Solidary & Solitary is curated by Christopher Bedford; Dorothy Wagner Wallis Director, The Baltimore Museum of Art and Katy Siegel, Senior Programming and Research Curator, The Baltimore Museum of Art.
Solidary & Solitary is organized by the Ogden Museum of Southern Art and The Baltimore Museum of Art. Contributing sponsors include Hearst & WDSU TV, The Holt Family Foundation and Lambent Foundation.
About the Ogden Museum of Southern Art:
Located in the vibrant Warehouse Arts District of downtown New Orleans, Louisiana, the Ogden Museum of Southern Art holds the largest collection of Southern art and is recognized for its original exhibitions, public events and educational programs which examine the development of visual art alongside Southern traditions of music, literature and culinary heritage to provide a comprehensive story of the South. Established in 1999 and in Stephen Goldring Hall since 2003, the Museum welcomes almost 80,000 visitors annually, and attracts diverse audiences through its broad range of programming including exhibitions, lectures, film screenings and concerts which are all part of its mission to broaden the knowledge, understanding, interpretation and appreciation of the visual arts and culture of the American South.
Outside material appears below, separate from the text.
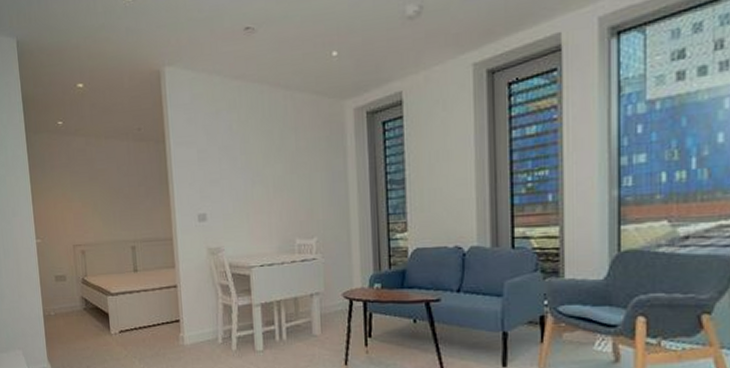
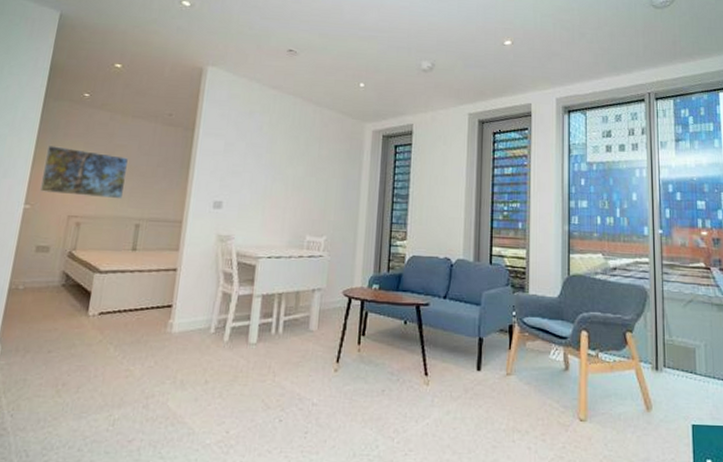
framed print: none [40,179,115,227] -> present [39,146,129,199]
The Ogden Museum is open daily from 10 a.m. – 5 p.m. with extended hours on Thursdays from 6 – 8 p.m. for Ogden After Hours. Admission is free to Museum Members and $13.50 for adults, $11 for seniors 65 and older, $7.25 for children ages 5-17 and free for children under 5.
The Ogden Museum is free to Louisiana Residents on Thursdays from 10 a.m. – 5 p.m. courtesy of The Helis Foundation. The Helis Foundation is a Louisiana private foundation, established by the William Helis Family. The Art Funds of the Helis Foundation advance access to the arts for the community through contributions that sustain operations for, provide free admission to, acquire works of art and underwrite major exhibitions and projects of institutions within the Greater New Orleans area.
The Museum is closed Lundi Gras and Mardi Gras, July 4th, Labor Day, Thanksgiving Day, Christmas Day and New Years Day.